TESTO FORNITO
###
Un bell’ambiente (1)

FridaysForFuture

FridaysForFuture

Non ereditiamo la terra dai nostri antenati,

la prendiamo in prestito dai nostri figli

(proverbio dei Nativi americani)

La settimana scorsa Venezia è stata invasa da quasi due metri di acqua alta, nuovo record da oltre mezzo secolo, con gravi danni alla città e ai suoi monumenti. Negli stessi giorni, i Sassi di Matera si sono trasformati in torrenti impetuosi, mentre mezza Italia veniva travolta dalle alluvioni. Paurosi incendi hanno devastato intere regioni in California e in Australia. Un anno fa, di questi tempi, una violenta mareggiata, con onde alte fino a dieci metri, distruggeva il porto di Rapallo, in Liguria, mentre pochi giorni dopo la “foresta dei violini” di Belluno veniva rasa al suolo da raffiche di vento fino a 180 km/h. Si è parlato di “tempo impazzito”, di “emergenza meteo”. Non sono altro però che le conseguenze sul clima delle attività umane. E non si tratta più di emergenze, ormai, ma di fenomeni sempre più frequenti.
###
(Dati per la comprensione di documenti)
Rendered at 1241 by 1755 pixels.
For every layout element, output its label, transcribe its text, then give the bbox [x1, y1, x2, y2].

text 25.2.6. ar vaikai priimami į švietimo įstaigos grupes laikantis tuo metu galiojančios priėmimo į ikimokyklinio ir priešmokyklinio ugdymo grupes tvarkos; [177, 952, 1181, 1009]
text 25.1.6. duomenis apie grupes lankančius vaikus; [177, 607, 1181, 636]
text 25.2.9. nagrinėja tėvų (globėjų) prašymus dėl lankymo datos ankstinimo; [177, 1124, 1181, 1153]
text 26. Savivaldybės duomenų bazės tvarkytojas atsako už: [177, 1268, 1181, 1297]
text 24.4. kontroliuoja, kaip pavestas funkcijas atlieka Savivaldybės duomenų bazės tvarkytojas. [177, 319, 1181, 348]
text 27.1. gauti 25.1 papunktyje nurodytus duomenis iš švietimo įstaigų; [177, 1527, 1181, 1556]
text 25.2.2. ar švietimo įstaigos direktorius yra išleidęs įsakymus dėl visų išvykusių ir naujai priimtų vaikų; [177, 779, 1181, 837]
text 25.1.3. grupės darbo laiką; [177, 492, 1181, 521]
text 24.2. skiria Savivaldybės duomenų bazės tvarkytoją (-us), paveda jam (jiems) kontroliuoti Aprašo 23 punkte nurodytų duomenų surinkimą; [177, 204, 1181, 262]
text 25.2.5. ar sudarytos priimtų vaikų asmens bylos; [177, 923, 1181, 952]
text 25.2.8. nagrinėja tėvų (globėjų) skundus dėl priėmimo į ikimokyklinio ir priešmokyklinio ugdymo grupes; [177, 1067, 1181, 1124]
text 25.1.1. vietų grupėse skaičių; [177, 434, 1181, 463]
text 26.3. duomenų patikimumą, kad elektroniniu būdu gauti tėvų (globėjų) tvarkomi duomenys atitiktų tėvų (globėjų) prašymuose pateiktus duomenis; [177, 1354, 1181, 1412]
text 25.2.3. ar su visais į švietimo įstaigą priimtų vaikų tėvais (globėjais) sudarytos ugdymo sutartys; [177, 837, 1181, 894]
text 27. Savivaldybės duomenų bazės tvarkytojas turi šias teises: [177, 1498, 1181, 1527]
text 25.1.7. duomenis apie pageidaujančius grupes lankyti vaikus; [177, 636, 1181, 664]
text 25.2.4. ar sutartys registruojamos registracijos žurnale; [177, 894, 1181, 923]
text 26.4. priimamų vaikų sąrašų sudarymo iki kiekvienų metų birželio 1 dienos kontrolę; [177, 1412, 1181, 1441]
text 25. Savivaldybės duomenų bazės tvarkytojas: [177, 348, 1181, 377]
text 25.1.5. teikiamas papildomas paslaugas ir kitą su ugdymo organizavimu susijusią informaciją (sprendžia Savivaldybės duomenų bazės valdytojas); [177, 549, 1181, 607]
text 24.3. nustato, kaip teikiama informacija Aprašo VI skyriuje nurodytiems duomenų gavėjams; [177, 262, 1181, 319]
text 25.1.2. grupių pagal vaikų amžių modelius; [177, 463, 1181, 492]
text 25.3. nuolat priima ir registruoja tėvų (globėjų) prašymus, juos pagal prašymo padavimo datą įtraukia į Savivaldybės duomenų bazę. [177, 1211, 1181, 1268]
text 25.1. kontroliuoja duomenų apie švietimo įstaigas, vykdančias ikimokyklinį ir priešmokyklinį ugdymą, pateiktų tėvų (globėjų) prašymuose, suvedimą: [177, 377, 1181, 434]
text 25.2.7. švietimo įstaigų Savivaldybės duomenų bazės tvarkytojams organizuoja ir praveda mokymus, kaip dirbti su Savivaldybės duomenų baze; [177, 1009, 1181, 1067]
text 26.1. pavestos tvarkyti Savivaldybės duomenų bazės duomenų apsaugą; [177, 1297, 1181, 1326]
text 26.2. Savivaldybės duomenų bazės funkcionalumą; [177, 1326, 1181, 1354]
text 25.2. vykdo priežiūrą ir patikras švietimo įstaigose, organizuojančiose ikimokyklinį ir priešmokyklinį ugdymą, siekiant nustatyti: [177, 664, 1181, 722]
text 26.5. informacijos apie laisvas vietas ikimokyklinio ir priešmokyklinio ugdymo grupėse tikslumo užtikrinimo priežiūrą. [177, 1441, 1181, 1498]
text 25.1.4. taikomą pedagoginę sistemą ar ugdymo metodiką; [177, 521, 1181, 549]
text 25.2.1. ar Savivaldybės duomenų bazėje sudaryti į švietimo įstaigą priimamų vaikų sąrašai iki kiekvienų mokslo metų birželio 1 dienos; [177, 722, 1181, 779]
###
CONSEGNA
Trascrivi dal brano sull'ambiente il passo che va da "La settimana scorsa" fino a "sempre più frequenti.", estremi compresi. Per lo svolgimento basati unicamente sul brano.

RISPOSTA
La settimana scorsa Venezia è stata invasa da quasi due metri di acqua alta, nuovo record da oltre mezzo secolo, con gravi danni alla città e ai suoi monumenti. Negli stessi giorni, i Sassi di Matera si sono trasformati in torrenti impetuosi, mentre mezza Italia veniva travolta dalle alluvioni. Paurosi incendi hanno devastato intere regioni in California e in Australia. Un anno fa, di questi tempi, una violenta mareggiata, con onde alte fino a dieci metri, distruggeva il porto di Rapallo, in Liguria, mentre pochi giorni dopo la “foresta dei violini” di Belluno veniva rasa al suolo da raffiche di vento fino a 180 km/h. Si è parlato di “tempo impazzito”, di “emergenza meteo”. Non sono altro però che le conseguenze sul clima delle attività umane. E non si tratta più di emergenze, ormai, ma di fenomeni sempre più frequenti.